Moving to Orlando in 2001, McCarthy worked for the Florida Department of Children and Families, before opening a private firm, where he practices juvenile and dependency law and as an attorney ad litem for children in lock-down mental facilities.

===Sharlyn Singh case===
In 2007, an Orlando women was accused of putting her 11-month-old baby in an oven. McCarthy was appointed to the case, and eventually got the dependency case dropped, and the child reunified with the mother.

===Rifqa Bary case===
McCarthy served as a lawyer for Aysha Bary for a good part of the Rifqa Bary case. He claimed that Rifqa Bary was not being taught the faith correctly, and that the dependency case had become a "television event". He further argued that neither of the Barys had ever threatened their daughter.

McCarthy moved to have the case moved back to Ohio, which it eventually was. He also alleged that the girl's story of travel to Florida had "holes in it". He criticized Governor Charlie Crist for commenting on the case, referring to the statements as inappropriate for someone who was the boss of attorneys on both sides of the case. He compared the Crist comments to the general politicization he saw in the case. Arguing against Christian versus Muslim sentiments in the case, McCarthy tried to dispel the perception that the parents were fundamentalists. He never billed the state for his work.

==Political career==
McCarthy successfully ran for and served on the board of the Ochlockonee River Soil and Water Conservation District while living in Leon County, Florida. He ran for the Florida House of Representatives out of District 36, against incumbent Scott Randolph, receiving early support from Conservatives.
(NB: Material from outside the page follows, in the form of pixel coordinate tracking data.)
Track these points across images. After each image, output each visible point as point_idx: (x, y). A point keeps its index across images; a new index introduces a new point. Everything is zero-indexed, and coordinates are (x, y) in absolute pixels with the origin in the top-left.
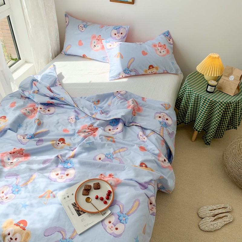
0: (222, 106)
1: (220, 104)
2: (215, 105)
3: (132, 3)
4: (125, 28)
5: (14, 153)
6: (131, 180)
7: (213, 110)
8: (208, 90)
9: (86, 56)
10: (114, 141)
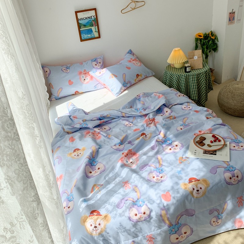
3: (99, 37)
4: (100, 58)
5: (127, 155)
6: (215, 125)
9: (78, 92)
10: (175, 118)
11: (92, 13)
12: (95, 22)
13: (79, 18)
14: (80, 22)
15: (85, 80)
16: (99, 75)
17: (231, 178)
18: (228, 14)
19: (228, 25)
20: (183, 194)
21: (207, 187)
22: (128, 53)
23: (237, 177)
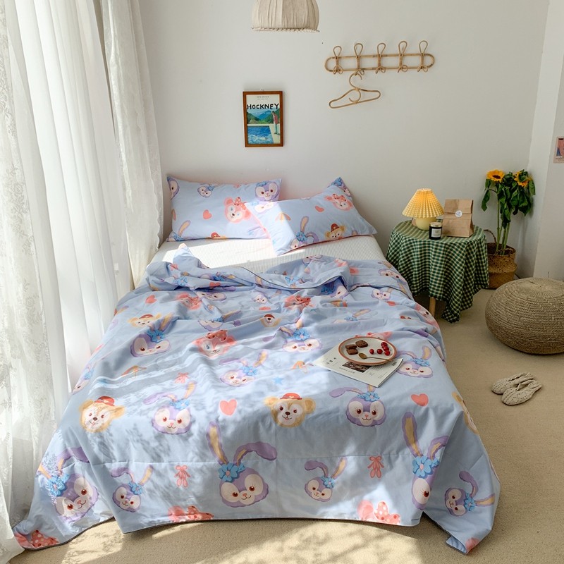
0: (462, 249)
1: (459, 247)
2: (451, 250)
3: (281, 144)
4: (274, 183)
5: (214, 336)
6: (402, 329)
7: (450, 260)
8: (432, 236)
9: (218, 236)
10: (345, 305)
11: (275, 99)
12: (279, 115)
13: (249, 103)
14: (249, 111)
15: (233, 215)
16: (261, 212)
17: (359, 412)
18: (556, 141)
19: (555, 162)
20: (258, 410)
21: (308, 413)
22: (335, 183)
23: (374, 413)
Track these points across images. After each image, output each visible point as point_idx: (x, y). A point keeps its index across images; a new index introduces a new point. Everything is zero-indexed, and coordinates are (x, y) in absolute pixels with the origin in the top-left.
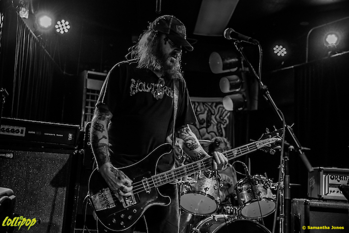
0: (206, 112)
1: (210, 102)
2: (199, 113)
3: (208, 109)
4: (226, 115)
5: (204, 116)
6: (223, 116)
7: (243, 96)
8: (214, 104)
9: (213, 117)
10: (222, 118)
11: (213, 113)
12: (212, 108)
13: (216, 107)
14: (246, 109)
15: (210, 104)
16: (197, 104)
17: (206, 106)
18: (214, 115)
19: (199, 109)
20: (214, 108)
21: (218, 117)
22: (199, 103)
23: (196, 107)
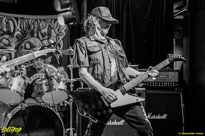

He, along with local Tea Party leaders and politicians, drove in a caravan to Arizona to support its immigration law, claiming selective immigration enforcement is uncompassionate and causes people to live in fear, and that the federal government has failed in its duties to protect the people of Arizona. McCarthy lost the race to Greg Reynolds in the Republican primary.

==Judicial career==
On June 1, 2021, McCarthy was appointed a general magistrate of the Ninth Judicial Circuit Court of Florida. On July 11, 2022, McCarthy was appointed to the bench as a Florida circuit court judge to fill the vacancy left by Judge Bob LeBlanc.